An interesting article for you,
Mthimkhulu International has had amazing successes in clearing Workplace Conflict - in Eskom, through the Celebrating Humanity programme.
Talk straight, talk clearly and talk with respect.
As the lift descended the two Zulu ladies made their observations of my well-rounded figure...
"Hawu! We sisi! Uwubonile umkhaba? (Gee Sister have you noticed the stomach.)
"Yebo, ngiwubonile. Yinkinsela yempela - sengathi inemali eningi!" (Yes, I have noticed it. Clearly a wealthy person - I'd imagine he has plenty of money.)
All this gossip happened in front of me, as they innocently watched the floor indicator panel. I bided my time and as the two ladies prepared to leave the lift,
I spoke to them in Zulu. "Sobuye sibonane bomama." (I will see you ladies around some time.)
"Hawu! Hawu!" They squealed in shock. "We didn’t know that you could speak Zulu!"
The event reminded me of similar events where people use their "superior" use of language to make negative observations of people.
Many years ago I used the services of a UK born dentist. I had an afternoon session with him. I had earlier washed my mouth out at a supermarket rest-room after eating a sandwich for lunch. It was not enough. He peered into my mouth and pronounced to his assistant, "It is a foggy day in Liverpool."
In his English way he had said that I had not brushed my teeth. I was very embarrassed and he lost me as a client and a number of others who I spoke to about the event.

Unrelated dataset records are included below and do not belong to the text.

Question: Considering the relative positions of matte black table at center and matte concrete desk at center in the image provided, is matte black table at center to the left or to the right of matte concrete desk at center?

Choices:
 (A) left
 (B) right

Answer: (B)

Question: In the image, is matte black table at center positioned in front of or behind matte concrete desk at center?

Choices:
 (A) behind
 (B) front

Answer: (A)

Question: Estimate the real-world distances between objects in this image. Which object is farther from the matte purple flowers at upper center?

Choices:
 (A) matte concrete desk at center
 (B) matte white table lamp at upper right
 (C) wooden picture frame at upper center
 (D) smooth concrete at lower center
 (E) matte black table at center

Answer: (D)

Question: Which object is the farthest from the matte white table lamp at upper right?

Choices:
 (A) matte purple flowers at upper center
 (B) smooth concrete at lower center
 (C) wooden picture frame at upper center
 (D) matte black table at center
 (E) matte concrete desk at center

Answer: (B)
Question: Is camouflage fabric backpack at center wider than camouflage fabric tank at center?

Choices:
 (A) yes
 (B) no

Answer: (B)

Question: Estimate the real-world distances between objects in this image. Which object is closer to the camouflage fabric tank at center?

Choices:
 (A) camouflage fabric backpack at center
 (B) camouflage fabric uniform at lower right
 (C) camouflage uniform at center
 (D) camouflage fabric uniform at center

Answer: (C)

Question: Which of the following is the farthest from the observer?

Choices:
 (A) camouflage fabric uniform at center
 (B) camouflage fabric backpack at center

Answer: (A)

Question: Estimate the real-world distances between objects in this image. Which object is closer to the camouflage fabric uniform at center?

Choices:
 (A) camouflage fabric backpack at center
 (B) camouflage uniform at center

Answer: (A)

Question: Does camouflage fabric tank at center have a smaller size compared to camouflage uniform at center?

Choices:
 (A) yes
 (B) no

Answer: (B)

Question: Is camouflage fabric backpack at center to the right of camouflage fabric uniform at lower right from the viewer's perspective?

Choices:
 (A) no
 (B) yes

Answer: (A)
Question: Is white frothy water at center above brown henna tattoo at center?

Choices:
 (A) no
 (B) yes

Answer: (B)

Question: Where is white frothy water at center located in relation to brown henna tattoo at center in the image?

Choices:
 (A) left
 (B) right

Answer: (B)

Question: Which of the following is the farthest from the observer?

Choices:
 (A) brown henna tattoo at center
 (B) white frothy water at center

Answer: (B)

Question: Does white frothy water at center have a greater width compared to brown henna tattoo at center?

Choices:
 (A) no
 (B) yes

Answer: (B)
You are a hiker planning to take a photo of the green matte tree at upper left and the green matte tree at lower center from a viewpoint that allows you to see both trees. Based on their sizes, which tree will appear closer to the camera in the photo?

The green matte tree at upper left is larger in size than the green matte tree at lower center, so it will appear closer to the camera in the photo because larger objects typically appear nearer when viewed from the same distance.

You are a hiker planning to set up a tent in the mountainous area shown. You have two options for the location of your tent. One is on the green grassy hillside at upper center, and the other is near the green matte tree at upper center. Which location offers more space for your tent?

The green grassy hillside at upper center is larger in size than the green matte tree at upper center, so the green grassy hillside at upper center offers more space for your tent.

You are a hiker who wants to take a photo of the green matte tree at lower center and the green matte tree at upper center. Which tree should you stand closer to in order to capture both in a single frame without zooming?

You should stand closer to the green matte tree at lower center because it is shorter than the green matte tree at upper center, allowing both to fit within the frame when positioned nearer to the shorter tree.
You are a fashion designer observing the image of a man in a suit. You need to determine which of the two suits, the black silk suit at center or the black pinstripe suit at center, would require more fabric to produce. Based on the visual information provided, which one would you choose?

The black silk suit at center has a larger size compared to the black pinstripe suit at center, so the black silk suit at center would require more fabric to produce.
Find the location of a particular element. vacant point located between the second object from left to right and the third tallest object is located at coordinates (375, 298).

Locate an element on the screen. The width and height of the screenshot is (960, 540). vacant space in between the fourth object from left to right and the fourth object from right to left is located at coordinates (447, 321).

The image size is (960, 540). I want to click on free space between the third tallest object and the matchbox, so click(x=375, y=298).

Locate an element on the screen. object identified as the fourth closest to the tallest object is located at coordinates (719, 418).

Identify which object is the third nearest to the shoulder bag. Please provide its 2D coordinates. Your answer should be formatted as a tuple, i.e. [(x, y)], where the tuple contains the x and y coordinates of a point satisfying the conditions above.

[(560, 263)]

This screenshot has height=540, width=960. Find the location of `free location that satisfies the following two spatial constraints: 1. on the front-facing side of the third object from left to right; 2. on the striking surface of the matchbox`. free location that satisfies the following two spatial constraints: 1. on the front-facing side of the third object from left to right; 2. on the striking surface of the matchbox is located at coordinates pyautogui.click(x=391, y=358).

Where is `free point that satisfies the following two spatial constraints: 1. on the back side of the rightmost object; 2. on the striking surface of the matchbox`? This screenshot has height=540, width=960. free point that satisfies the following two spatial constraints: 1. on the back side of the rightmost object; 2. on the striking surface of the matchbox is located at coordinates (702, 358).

In a recent training course my beautiful Hindu wife and I were subjected to abuse from a small group of England-born delegates. In loud and profane tones they proceeded to malign the "Indians" and their "ability to speak the truth". This in the round about and sarcastic manner of certain English people. Very little is said directly.
We are however well travelled and understood perfectly. As facilitators we have to be fair, pleasant and respectful to all of our delegates. Any mention of their meanness would reduce the programme to a series of personal attacks. It took us both a lot of internal and interpersonal talk to get close to our normal warm level of communication.
At an earlier course three of the many Afrikaners, on a Celebrating Humanity© course, walked into the conference venue and made similar attacks on Arthie and the programme itself. This time it was in Afrikaans. They too never believed that we could understand and speak their language. Their embarrassment was very visible as the programme unfolded with both of us speaking English, Zulu and Afrikaans.
Numerous African people from our many language groups speak of the way certain English speaking South Africans "Shaya ‘ma angles." (To speak indirectly and in a round about way.) It is an old English habit to lighten the criticism and talk around a challenge, so as not to hurt feelings. Often the hurt is greater because no-one besides the speaker understands the true message until much later.
Some people find it necessary to joke in sexual manner. Their jokes are often below the belt and cause great embarrassment to their colleagues and friends who do not discuss these matters outside of their bedrooms. Most African and Eastern groups do not appreciate such jokes. Others try to get their laughs by bringing down "groups" of people. By race, by colour, by language, by religion and even by hair colour.
The message here is all about respect.
When we isolate ourselves into our common groups and use our cleverness to "secretly" or "publicly" attack others, we damage our ability to develop good working relationships.
When we try not "to hurt others feelings", we often cause more pain than we would have by straight talk and without rancour.
When we use our own "language" to communicate our jealousy or meanness towards those who communicate in other languages, we often isolate ourselves.
When we joke in a manner that is sexual or which brings down other people, we bring ourselves, the listeners and our country down.
We live in a wonderful multi-lingual, multi-cultural and multi-spiritual land. All of our people have a right to respect and dignity. All of us have a duty to be respectful and dignified.
One huge step of our journey, to a united land, will take place when begin to tell funny jokes that do not demean, or disrespect other people. And another gigantic step will take place when we talk straight, talk clearly and talk with respect.